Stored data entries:
****
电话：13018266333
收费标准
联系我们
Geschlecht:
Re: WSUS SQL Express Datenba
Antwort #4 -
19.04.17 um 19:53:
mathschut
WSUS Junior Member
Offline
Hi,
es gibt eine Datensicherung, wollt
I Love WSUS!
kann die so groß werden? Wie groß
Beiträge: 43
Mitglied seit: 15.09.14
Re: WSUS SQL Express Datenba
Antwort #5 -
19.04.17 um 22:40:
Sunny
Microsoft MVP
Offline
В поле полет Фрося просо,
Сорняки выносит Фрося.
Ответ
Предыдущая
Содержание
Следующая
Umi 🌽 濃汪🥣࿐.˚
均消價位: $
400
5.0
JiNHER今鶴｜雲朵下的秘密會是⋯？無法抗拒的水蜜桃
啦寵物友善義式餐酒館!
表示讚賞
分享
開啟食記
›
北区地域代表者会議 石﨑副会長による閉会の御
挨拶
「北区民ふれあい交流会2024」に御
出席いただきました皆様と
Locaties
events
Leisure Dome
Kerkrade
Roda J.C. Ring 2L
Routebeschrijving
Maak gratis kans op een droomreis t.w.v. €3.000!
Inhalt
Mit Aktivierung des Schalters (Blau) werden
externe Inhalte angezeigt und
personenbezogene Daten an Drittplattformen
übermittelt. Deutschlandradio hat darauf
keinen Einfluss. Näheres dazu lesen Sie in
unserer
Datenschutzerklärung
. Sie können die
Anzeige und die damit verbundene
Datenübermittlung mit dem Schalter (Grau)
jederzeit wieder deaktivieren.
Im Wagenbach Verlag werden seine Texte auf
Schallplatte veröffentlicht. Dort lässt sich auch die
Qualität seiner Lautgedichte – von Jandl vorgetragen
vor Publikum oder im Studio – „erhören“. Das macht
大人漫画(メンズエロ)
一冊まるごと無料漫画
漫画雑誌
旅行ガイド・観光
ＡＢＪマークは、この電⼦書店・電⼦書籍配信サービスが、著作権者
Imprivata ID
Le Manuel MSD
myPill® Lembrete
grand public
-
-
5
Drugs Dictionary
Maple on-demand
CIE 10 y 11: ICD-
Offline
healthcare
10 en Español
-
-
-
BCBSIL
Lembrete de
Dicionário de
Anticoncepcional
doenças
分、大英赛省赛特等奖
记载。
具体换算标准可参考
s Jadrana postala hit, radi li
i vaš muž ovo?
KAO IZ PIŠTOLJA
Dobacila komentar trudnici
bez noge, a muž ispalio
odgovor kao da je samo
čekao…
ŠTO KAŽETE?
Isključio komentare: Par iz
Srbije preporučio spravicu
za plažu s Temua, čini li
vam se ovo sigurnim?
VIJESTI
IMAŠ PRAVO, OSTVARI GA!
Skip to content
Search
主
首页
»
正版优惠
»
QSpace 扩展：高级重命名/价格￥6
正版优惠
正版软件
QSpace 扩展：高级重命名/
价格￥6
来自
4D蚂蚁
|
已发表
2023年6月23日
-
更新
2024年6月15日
****
### What the task requires
Repeat the entries exactly as they appear.

### Exercise output
电话：13018266333
收费标准
联系我们
Geschlecht:
Re: WSUS SQL Express Datenba
Antwort #4 -
19.04.17 um 19:53:
mathschut
WSUS Junior Member
Offline
Hi,
es gibt eine Datensicherung, wollt
I Love WSUS!
kann die so groß werden? Wie groß
Beiträge: 43
Mitglied seit: 15.09.14
Re: WSUS SQL Express Datenba
Antwort #5 -
19.04.17 um 22:40:
Sunny
Microsoft MVP
Offline
В поле полет Фрося просо,
Сорняки выносит Фрося.
Ответ
Предыдущая
Содержание
Следующая
Umi 🌽 濃汪🥣࿐.˚
均消價位: $
400
5.0
JiNHER今鶴｜雲朵下的秘密會是⋯？無法抗拒的水蜜桃
啦寵物友善義式餐酒館!
表示讚賞
分享
開啟食記
›
北区地域代表者会議 石﨑副会長による閉会の御
挨拶
「北区民ふれあい交流会2024」に御
出席いただきました皆様と
Locaties
events
Leisure Dome
Kerkrade
Roda J.C. Ring 2L
Routebeschrijving
Maak gratis kans op een droomreis t.w.v. €3.000!
Inhalt
Mit Aktivierung des Schalters (Blau) werden
externe Inhalte angezeigt und
personenbezogene Daten an Drittplattformen
übermittelt. Deutschlandradio hat darauf
keinen Einfluss. Näheres dazu lesen Sie in
unserer
Datenschutzerklärung
. Sie können die
Anzeige und die damit verbundene
Datenübermittlung mit dem Schalter (Grau)
jederzeit wieder deaktivieren.
Im Wagenbach Verlag werden seine Texte auf
Schallplatte veröffentlicht. Dort lässt sich auch die
Qualität seiner Lautgedichte – von Jandl vorgetragen
vor Publikum oder im Studio – „erhören“. Das macht
大人漫画(メンズエロ)
一冊まるごと無料漫画
漫画雑誌
旅行ガイド・観光
ＡＢＪマークは、この電⼦書店・電⼦書籍配信サービスが、著作権者
Imprivata ID
Le Manuel MSD
myPill® Lembrete
grand public
-
-
5
Drugs Dictionary
Maple on-demand
CIE 10 y 11: ICD-
Offline
healthcare
10 en Español
-
-
-
BCBSIL
Lembrete de
Dicionário de
Anticoncepcional
doenças
分、大英赛省赛特等奖
记载。
具体换算标准可参考
s Jadrana postala hit, radi li
i vaš muž ovo?
KAO IZ PIŠTOLJA
Dobacila komentar trudnici
bez noge, a muž ispalio
odgovor kao da je samo
čekao…
ŠTO KAŽETE?
Isključio komentare: Par iz
Srbije preporučio spravicu
za plažu s Temua, čini li
vam se ovo sigurnim?
VIJESTI
IMAŠ PRAVO, OSTVARI GA!
Skip to content
Search
主
首页
»
正版优惠
»
QSpace 扩展：高级重命名/价格￥6
正版优惠
正版软件
QSpace 扩展：高级重命名/
价格￥6
来自
4D蚂蚁
|
已发表
2023年6月23日
-
更新
2024年6月15日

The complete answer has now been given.